The ever-depressing Samantha Power (author of this must-read book on genocide) has an opinion piece in today's NY Times (registration required, but there is NO NON-PARANOID REASON not to register) about what's going on right now in Sudan:
The horrors in the Darfur region of Sudan are not "like" Rwanda, any more than those in Rwanda were "like" those ordered by Hitler. The Arab-dominated government in Khartoum has armed nomadic Arab herdsmen, or Janjaweed, against rival African tribes. The government is using aerial bombardment to strafe villages and terrorize civilians into flight. And it is denying humanitarian access to some 700,000 people who are trapped in Darfur.

The Arab Muslim marauders and their government sponsors do not yet seem intent on exterminating every last African Muslim in their midst. But they do seem determined to wipe out black life in the region. The only difference between Rwanda and Darfur, said Mukesh Kapila, the former United Nations' humanitarian coordinator for Sudan, "is the numbers of dead, murdered, tortured, raped."
The BBC is now reporting that the UN has started a 10-day mission, which appears to consist of interviewing refugees and politely asking the government to admit inspectors.

Like Rwanda, this would seem to be a case where the UN, or NATO, or somebody should step up and violate sovereignty norms in pursuit of the greater goal of preventing genocide. I wonder if this is more or less likely in the wake of last year's international arguments about multilateralism, collective security, and the rights of Muslim countries.
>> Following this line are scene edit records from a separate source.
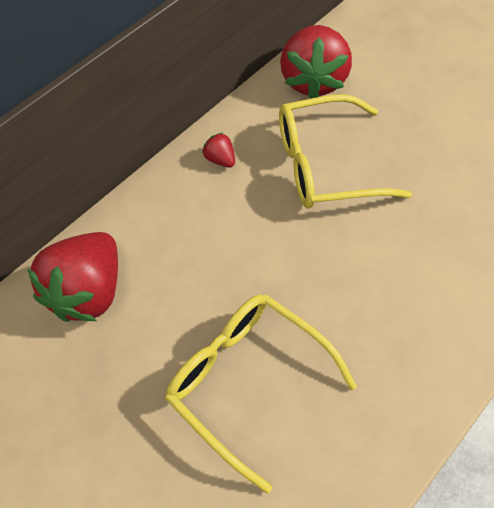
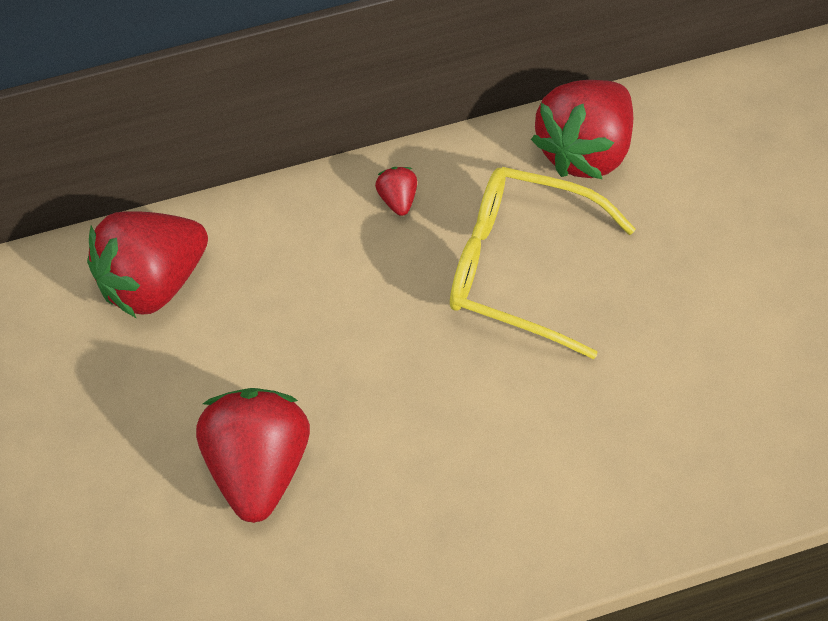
camera: 30 degrees right, 0 degrees up
yellow glasses [165,294,357,493] -> red strawberry [196,388,310,523]

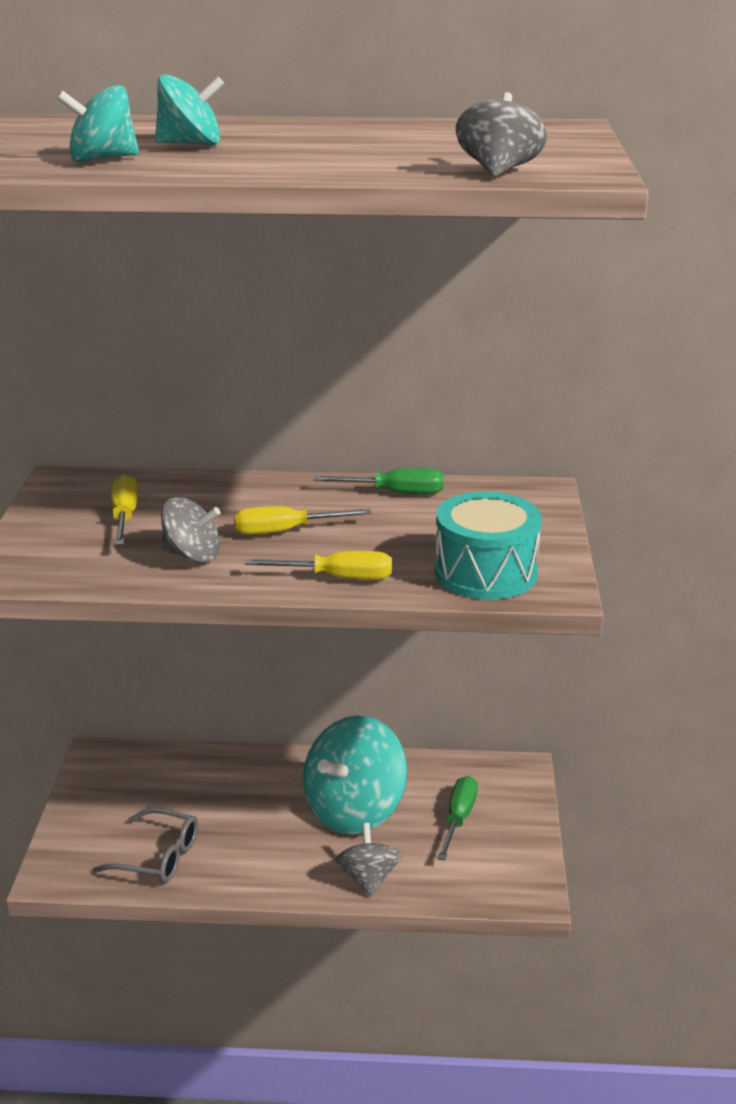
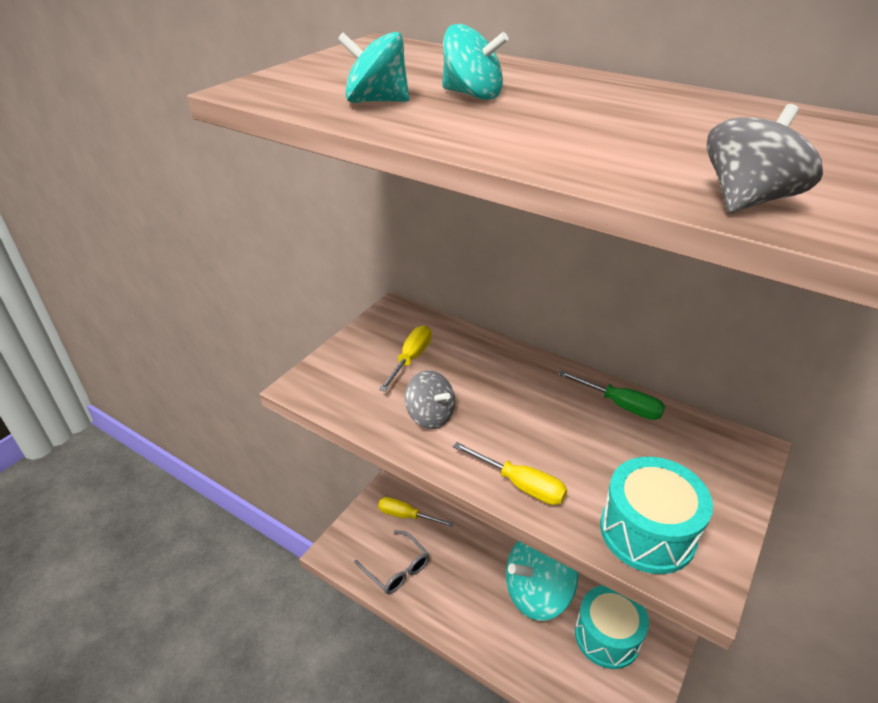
camera: 30 degrees right, 10 degrees up
yellow screwdriver [234,506,371,535] -> yellow screwdriver moved to [378,497,454,527]
grey spinning top [335,823,402,896] -> none
green screwdriver [437,776,478,861] -> turquoise drum [575,585,649,669]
I'm not too optimistic.

UPDATE: For the Ride... has some readings on genocide 10 years after Rwanda, including a quote (and link) from a piece harshly critical of Samantha Power for her advocacy of "ventur[ing] abroad in search of monsters to destroy." Worth a look.

UPDATE: Explananda says Sudan is a great opportunity for European opponents of Gulf War II to show they're not just wimpy, hand-waving, fair-weather human rights advocates.